"""

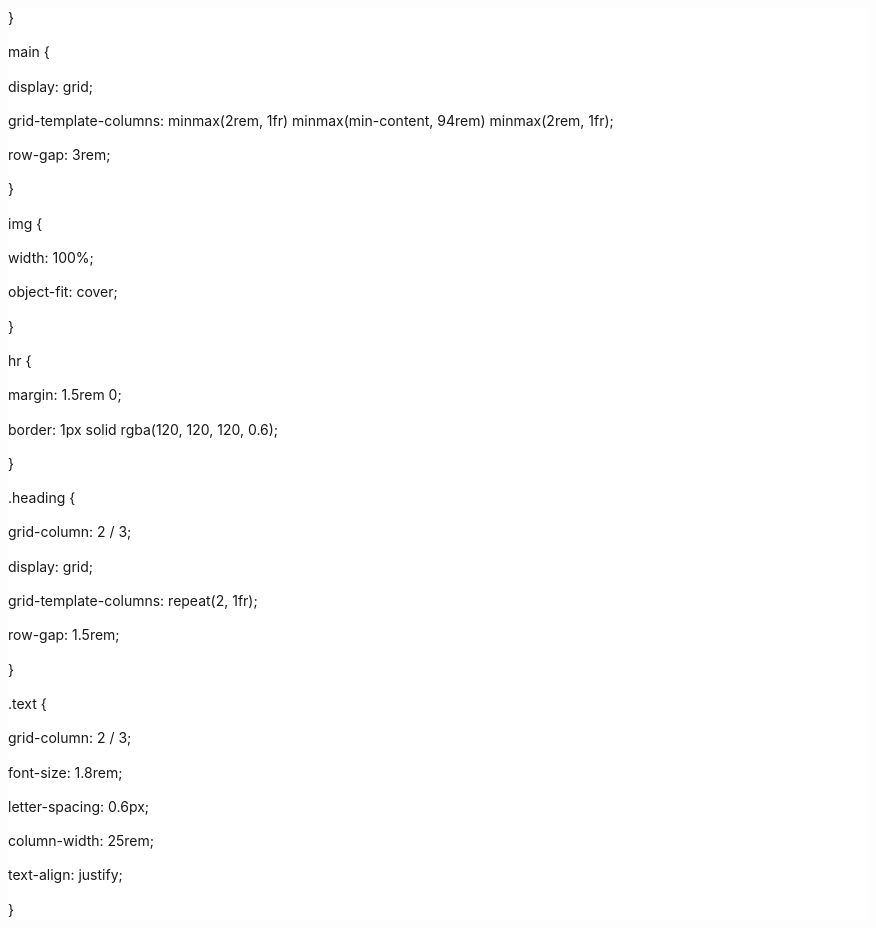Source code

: } 

 
 

main { 

  display: grid; 

  grid-template-columns: minmax(2rem, 1fr) minmax(min-content, 94rem) minmax(2rem, 1fr); 

  row-gap: 3rem; 

} 

 
 

img { 

  width: 100%; 

  object-fit: cover; 

} 

 
 

hr { 

  margin: 1.5rem 0; 

  border: 1px solid rgba(120, 120, 120, 0.6); 

} 

 
 

.heading { 

  grid-column: 2 / 3; 

  display: grid; 

  grid-template-columns: repeat(2, 1fr); 

  row-gap: 1.5rem; 

} 

 
 

.text { 

  grid-column: 2 / 3; 

  font-size: 1.8rem; 

  letter-spacing: 0.6px; 

  column-width: 25rem; 

  text-align: justify; 

} 

 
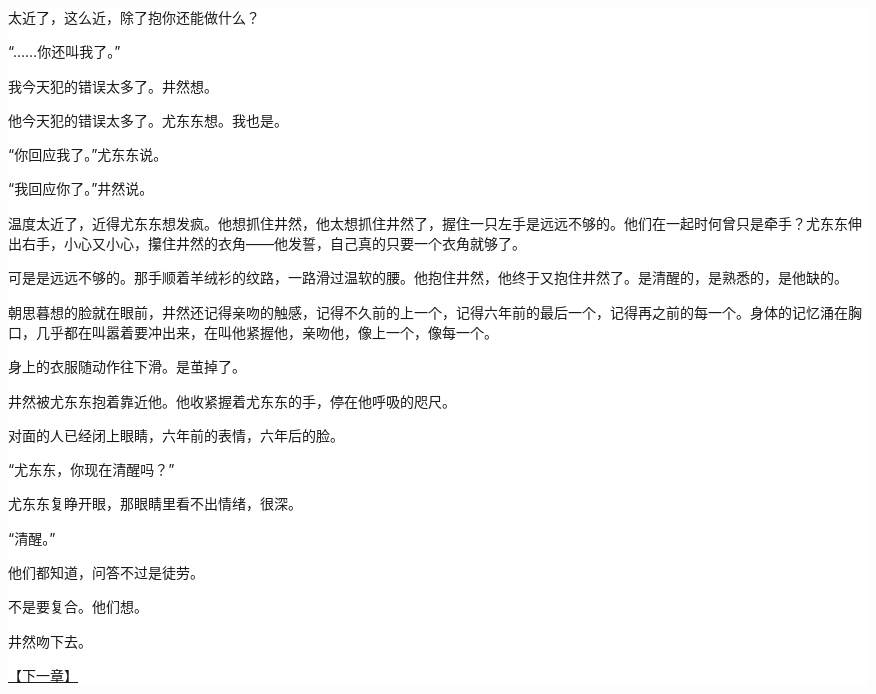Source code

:太近了，这么近，除了抱你还能做什么？

“……你还叫我了。”

我今天犯的错误太多了。井然想。

他今天犯的错误太多了。尤东东想。我也是。

“你回应我了。”尤东东说。

“我回应你了。”井然说。

温度太近了，近得尤东东想发疯。他想抓住井然，他太想抓住井然了，握住一只左手是远远不够的。他们在一起时何曾只是牵手？尤东东伸出右手，小心又小心，攥住井然的衣角——他发誓，自己真的只要一个衣角就够了。

可是是远远不够的。那手顺着羊绒衫的纹路，一路滑过温软的腰。他抱住井然，他终于又抱住井然了。是清醒的，是熟悉的，是他缺的。

朝思暮想的脸就在眼前，井然还记得亲吻的触感，记得不久前的上一个，记得六年前的最后一个，记得再之前的每一个。身体的记忆涌在胸口，几乎都在叫嚣着要冲出来，在叫他紧握他，亲吻他，像上一个，像每一个。

身上的衣服随动作往下滑。是茧掉了。

井然被尤东东抱着靠近他。他收紧握着尤东东的手，停在他呼吸的咫尺。

对面的人已经闭上眼睛，六年前的表情，六年后的脸。

“尤东东，你现在清醒吗？”

尤东东复睁开眼，那眼睛里看不出情绪，很深。

“清醒。”

他们都知道，问答不过是徒劳。

不是要复合。他们想。

井然吻下去。

[【下一章】](https://github.com/DarkStarSafari/SafariBook/blob/main/%E3%80%90%E4%BA%95%E4%B8%9C%E3%80%91%E4%B8%80%E6%B1%9F%E6%98%A5%E6%B0%B4%E5%90%91%E4%B8%9C%E6%B5%81/Chapter08.md)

"""

Work item:
Return all of the lines above character for character, omitting the pictures.

Written answer:
Source code

: } 

 
 

main { 

  display: grid; 

  grid-template-columns: minmax(2rem, 1fr) minmax(min-content, 94rem) minmax(2rem, 1fr); 

  row-gap: 3rem; 

} 

 
 

img { 

  width: 100%; 

  object-fit: cover; 

} 

 
 

hr { 

  margin: 1.5rem 0; 

  border: 1px solid rgba(120, 120, 120, 0.6); 

} 

 
 

.heading { 

  grid-column: 2 / 3; 

  display: grid; 

  grid-template-columns: repeat(2, 1fr); 

  row-gap: 1.5rem; 

} 

 
 

.text { 

  grid-column: 2 / 3; 

  font-size: 1.8rem; 

  letter-spacing: 0.6px; 

  column-width: 25rem; 

  text-align: justify; 

} 

 
Source code

:太近了，这么近，除了抱你还能做什么？

“……你还叫我了。”

我今天犯的错误太多了。井然想。

他今天犯的错误太多了。尤东东想。我也是。

“你回应我了。”尤东东说。

“我回应你了。”井然说。

温度太近了，近得尤东东想发疯。他想抓住井然，他太想抓住井然了，握住一只左手是远远不够的。他们在一起时何曾只是牵手？尤东东伸出右手，小心又小心，攥住井然的衣角——他发誓，自己真的只要一个衣角就够了。

可是是远远不够的。那手顺着羊绒衫的纹路，一路滑过温软的腰。他抱住井然，他终于又抱住井然了。是清醒的，是熟悉的，是他缺的。

朝思暮想的脸就在眼前，井然还记得亲吻的触感，记得不久前的上一个，记得六年前的最后一个，记得再之前的每一个。身体的记忆涌在胸口，几乎都在叫嚣着要冲出来，在叫他紧握他，亲吻他，像上一个，像每一个。

身上的衣服随动作往下滑。是茧掉了。

井然被尤东东抱着靠近他。他收紧握着尤东东的手，停在他呼吸的咫尺。

对面的人已经闭上眼睛，六年前的表情，六年后的脸。

“尤东东，你现在清醒吗？”

尤东东复睁开眼，那眼睛里看不出情绪，很深。

“清醒。”

他们都知道，问答不过是徒劳。

不是要复合。他们想。

井然吻下去。

[【下一章】](https://github.com/DarkStarSafari/SafariBook/blob/main/%E3%80%90%E4%BA%95%E4%B8%9C%E3%80%91%E4%B8%80%E6%B1%9F%E6%98%A5%E6%B0%B4%E5%90%91%E4%B8%9C%E6%B5%81/Chapter08.md)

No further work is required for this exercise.